WHAT YOU WILL DO:
Format the text lines of all the entries below as a JSON list of strings, one string per line and no blank lines. Leave out the picture markers.

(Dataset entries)
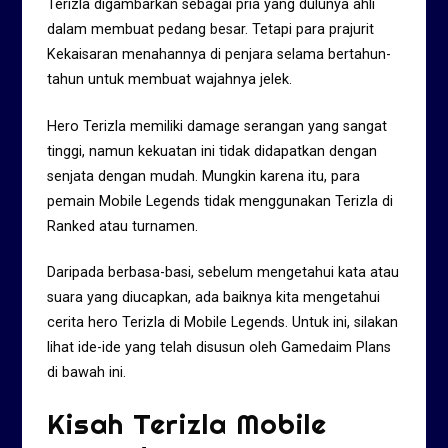
Terizla digambarkan sebagai pria yang dulunya ahli
dalam membuat pedang besar. Tetapi para prajurit
Kekaisaran menahannya di penjara selama bertahun-
tahun untuk membuat wajahnya jelek.
Hero Terizla memiliki damage serangan yang sangat
tinggi, namun kekuatan ini tidak didapatkan dengan
senjata dengan mudah. Mungkin karena itu, para
pemain Mobile Legends tidak menggunakan Terizla di
Ranked atau turnamen.
Daripada berbasa-basi, sebelum mengetahui kata atau
suara yang diucapkan, ada baiknya kita mengetahui
cerita hero Terizla di Mobile Legends. Untuk ini, silakan
lihat ide-ide yang telah disusun oleh Gamedaim Plans
di bawah ini.
Kisah Terizla Mobile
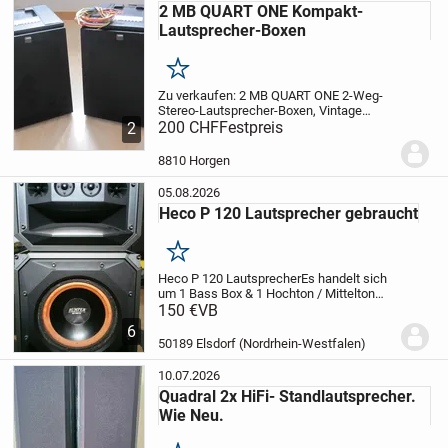
2 MB QUART ONE Kompakt-
Lautsprecher-Boxen
Merken
Zu verkaufen:
2 MB QUART ONE 2-Weg-
Stereo-Lautsprecher-Boxen, Vintage
(1991), schwarz, Made in Germany.
200 CHF
Festpreis
2
Abmessungen: 210 x 343 x 240 mm
(BxHxT), Gewicht: je 6 kg,
8810 Horgen
Nennbelastbarkeit: 60 W, Musikbelas...
05.08.2026
Heco P 120 Lautsprecher gebraucht
Merken
Heco P 120 Lautsprecher
Es handelt sich
um 1 Bass Box & 1 Hochton / Mittelton
Box
150 €
Der Bass und der Anschluss zum
VB
Verstärker wurden ausgetauscht
Privat
6
Verkauf daher keine Garantie &
50189 Elsdorf (Nordrhein-Westfalen)
Rücknahme
Abholung...
10.07.2026
Quadral 2x HiFi- Standlautsprecher.
Wie Neu.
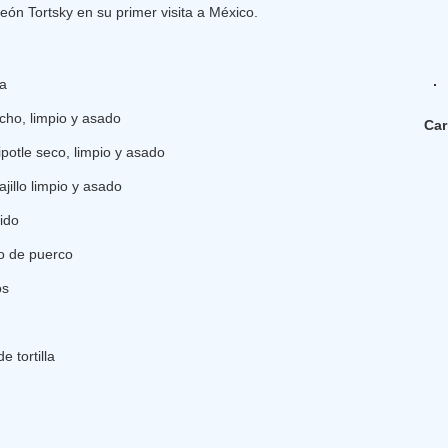
León Tortsky en su primer visita a México.
da
cho, limpio y asado
Car
potle seco, limpio y asado
jillo limpio y asado
ido
mo de puerco
os
 tortilla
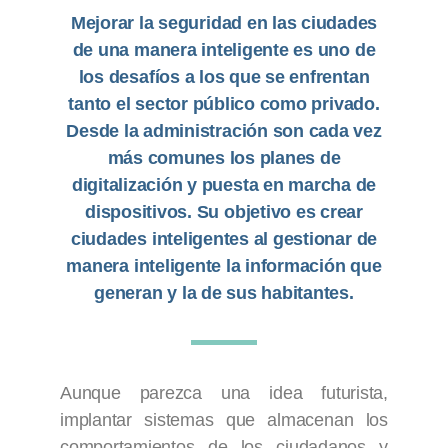
Mejorar la
seguridad en las ciudades
de una manera inteligente
es uno de
los desafíos a los que se enfrentan
tanto el sector público como privado.
Desde la administración son cada vez
más comunes los planes de
digitalización y puesta en marcha de
dispositivos. Su objetivo es crear
ciudades inteligentes al gestionar de
manera inteligente la información que
generan y la de sus habitantes.
Aunque parezca una idea futurista,
implantar sistemas que almacenan los
comportamientos de los ciudadanos y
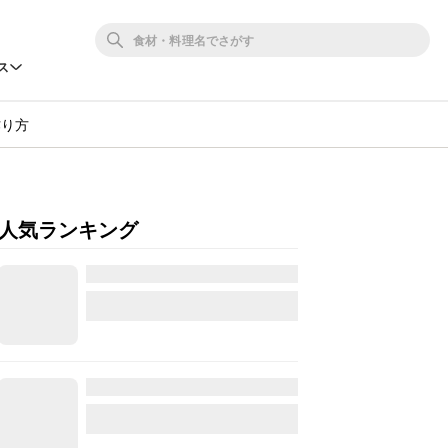
ス
作り方
人気ランキング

ANSWER BOX:
[
  "Terizla digambarkan sebagai pria yang dulunya ahli",
  "dalam membuat pedang besar. Tetapi para prajurit",
  "Kekaisaran menahannya di penjara selama bertahun-",
  "tahun untuk membuat wajahnya jelek.",
  "Hero Terizla memiliki damage serangan yang sangat",
  "tinggi, namun kekuatan ini tidak didapatkan dengan",
  "senjata dengan mudah. Mungkin karena itu, para",
  "pemain Mobile Legends tidak menggunakan Terizla di",
  "Ranked atau turnamen.",
  "Daripada berbasa-basi, sebelum mengetahui kata atau",
  "suara yang diucapkan, ada baiknya kita mengetahui",
  "cerita hero Terizla di Mobile Legends. Untuk ini, silakan",
  "lihat ide-ide yang telah disusun oleh Gamedaim Plans",
  "di bawah ini.",
  "Kisah Terizla Mobile",
  "2 MB QUART ONE Kompakt-",
  "Lautsprecher-Boxen",
  "Merken",
  "Zu verkaufen:",
  "2 MB QUART ONE 2-Weg-",
  "Stereo-Lautsprecher-Boxen, Vintage",
  "(1991), schwarz, Made in Germany.",
  "200 CHF",
  "Festpreis",
  "2",
  "Abmessungen: 210 x 343 x 240 mm",
  "(BxHxT), Gewicht: je 6 kg,",
  "8810 Horgen",
  "Nennbelastbarkeit: 60 W, Musikbelas...",
  "05.08.2026",
  "Heco P 120 Lautsprecher gebraucht",
  "Merken",
  "Heco P 120 Lautsprecher",
  "Es handelt sich",
  "um 1 Bass Box & 1 Hochton / Mittelton",
  "Box",
  "150 €",
  "Der Bass und der Anschluss zum",
  "VB",
  "Verstärker wurden ausgetauscht",
  "Privat",
  "6",
  "Verkauf daher keine Garantie &",
  "50189 Elsdorf (Nordrhein-Westfalen)",
  "Rücknahme",
  "Abholung...",
  "10.07.2026",
  "Quadral 2x HiFi- Standlautsprecher.",
  "Wie Neu.",
  "León Tortsky en su primer visita a México.",
  "da",
  "cho, limpio y asado",
  "Car",
  "potle seco, limpio y asado",
  "jillo limpio y asado",
  "ido",
  "mo de puerco",
  "os",
  " tortilla",
  "Mejorar la",
  "seguridad en las ciudades",
  "de una manera inteligente",
  "es uno de",
  "los desafíos a los que se enfrentan",
  "tanto el sector público como privado.",
  "Desde la administración son cada vez",
  "más comunes los planes de",
  "digitalización y puesta en marcha de",
  "dispositivos. Su objetivo es crear",
  "ciudades inteligentes al gestionar de",
  "manera inteligente la información que",
  "generan y la de sus habitantes.",
  "Aunque parezca una idea futurista,",
  "implantar sistemas que almacenan los",
  "comportamientos de los ciudadanos y",
  "ス",
  "作り方",
  "人気ランキング"
]